Provided text
····················


  3. Just so you are aware, anything frozen at 0 degrees for 30 days is also bacteria and parasite free, according to the usda info I have found. I would imagine that running a freezer at -120 will fubar the energy savings you might otherwise get. Besides, do you not cook your food to recommended temps?

  4. HI,

    I’m trying to get my chest freezer to reach -120 degrees. Right now, it is sitting on -115 degrees ever since I purchase it about 6 weeks ago. Keeping foods for at least 24 hours at -120 degrees removes all possible paracites and etc from your everything. Do you think a technician could rigg my freezer?

  5. The most efficient type of freezer is the chest freezer. This is because a chest freezer opens from the top, and cold air (which is heavier than warm air) does escape easily from a chest freezer

    … you meant “does NOT”, i presume?

  6. I have owned a 5 cubic foot chest freezer since 1986 that still works well, but will probably replace it soon with another 5 cubic foot “energy star” chest freezer. It is not such a big deal getting food out of the chest freezers (everyones main objection to this type of freezer) if you organize your food into tote bags. I have a yellow one for chicken, pink for pork, red for beef, you get the idea. You can buy totes everywhere now in different colors or just sew them up out of scrap materials. It is easy to lift these out by the handles to find what you need. Even the big turkey in the bottom is in a tote for easy lifting out. Also, I think two small freezers would be more efficient than one large. I know a lot of people that are always half empty, especially people that hunt. It would be easy to unplug the one until you shoot your elk or harvest your garden in the fall. Small freezers are more likely to keep you in control of what you purchase, also. Do you really NEED 6 turkeys at Thanksgiving when they are $5.00 each? Probably not!

    1. Brilliant Roni! We try to freeze leftovers as much as possible so we don’t resort to pizza on those nights we don’t feel like cooking so our freezer is always stuffed. We also have an issue because I’m a vegetarian and my boyfriend isn’t so when he buys meat in bulk it takes a long time to use. We are buying a chest freezer and this is a terrific idea for organizing it. I’m a freak about things being organized so this is perfect. The handles will also make it easier to reach the bottom items since I’m not very tall. Thanks for the tip!

····················

Data under study
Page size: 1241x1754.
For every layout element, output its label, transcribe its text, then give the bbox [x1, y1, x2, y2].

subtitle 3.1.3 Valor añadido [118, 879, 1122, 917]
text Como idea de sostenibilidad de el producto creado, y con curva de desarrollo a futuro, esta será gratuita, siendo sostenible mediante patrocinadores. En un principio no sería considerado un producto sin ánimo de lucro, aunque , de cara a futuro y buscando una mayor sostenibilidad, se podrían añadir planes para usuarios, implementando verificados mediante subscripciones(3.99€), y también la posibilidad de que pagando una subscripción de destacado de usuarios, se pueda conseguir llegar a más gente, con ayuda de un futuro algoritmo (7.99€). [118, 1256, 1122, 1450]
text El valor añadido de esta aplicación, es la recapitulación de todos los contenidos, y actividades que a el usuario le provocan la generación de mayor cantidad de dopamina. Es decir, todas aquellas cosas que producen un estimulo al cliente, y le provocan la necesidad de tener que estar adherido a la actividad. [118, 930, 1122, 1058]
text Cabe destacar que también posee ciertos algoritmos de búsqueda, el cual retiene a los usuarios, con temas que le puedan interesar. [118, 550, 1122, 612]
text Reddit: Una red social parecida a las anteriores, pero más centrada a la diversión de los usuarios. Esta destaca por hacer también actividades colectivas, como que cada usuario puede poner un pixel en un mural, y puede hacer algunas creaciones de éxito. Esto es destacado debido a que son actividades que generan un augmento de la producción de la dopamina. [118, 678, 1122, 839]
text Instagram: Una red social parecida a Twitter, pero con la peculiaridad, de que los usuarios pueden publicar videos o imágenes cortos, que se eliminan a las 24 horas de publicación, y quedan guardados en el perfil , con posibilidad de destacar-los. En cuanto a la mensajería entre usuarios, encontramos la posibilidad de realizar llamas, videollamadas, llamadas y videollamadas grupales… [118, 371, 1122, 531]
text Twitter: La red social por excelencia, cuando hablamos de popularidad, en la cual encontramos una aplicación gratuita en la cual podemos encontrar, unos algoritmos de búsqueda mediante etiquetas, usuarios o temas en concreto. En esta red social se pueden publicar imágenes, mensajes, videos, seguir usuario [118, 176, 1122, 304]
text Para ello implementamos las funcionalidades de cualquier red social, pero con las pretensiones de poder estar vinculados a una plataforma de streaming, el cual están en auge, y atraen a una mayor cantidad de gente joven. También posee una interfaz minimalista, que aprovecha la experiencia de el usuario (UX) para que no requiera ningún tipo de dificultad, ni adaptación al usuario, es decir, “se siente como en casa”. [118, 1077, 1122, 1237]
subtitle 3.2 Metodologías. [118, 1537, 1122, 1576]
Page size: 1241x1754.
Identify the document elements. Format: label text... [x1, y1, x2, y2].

····················

Pick up the reader comments on chest freezers after their last sentence and keep them going.

    2. Two smaller freezer are Not as efficient as one twice the size with same total amount of food. Definitely use something like frozen gallon water jugs (at bottom) to fill the volume as much as possible as cooling air causes the compressor to cycle more often$$.

    1. re: chest freezer/fridge combo: mky grandmother had one of these–it was great. had it in the 60-70-80’s/
      apparently today’s freezers typically last only about 10 years–how energy ifficient is that?!

  7. If you get too big of a chest freezer, its really hard to use it because your food gets lost and forgotten about in the bottom of the freezer. Unless you are freezing large things like chickens and beef, a more modest size chest freezer is a more efficient use of space, and you are more likely to get better use of it.

  8. JMG,

    The Whirlpool freezer had the lowest power consumption for its size, according to the Energy Star data. But overall, chest freezers have only modest differences in their level of efficiency. Some of the larger freezers certainly rival the energy consumption of the Whirlpool.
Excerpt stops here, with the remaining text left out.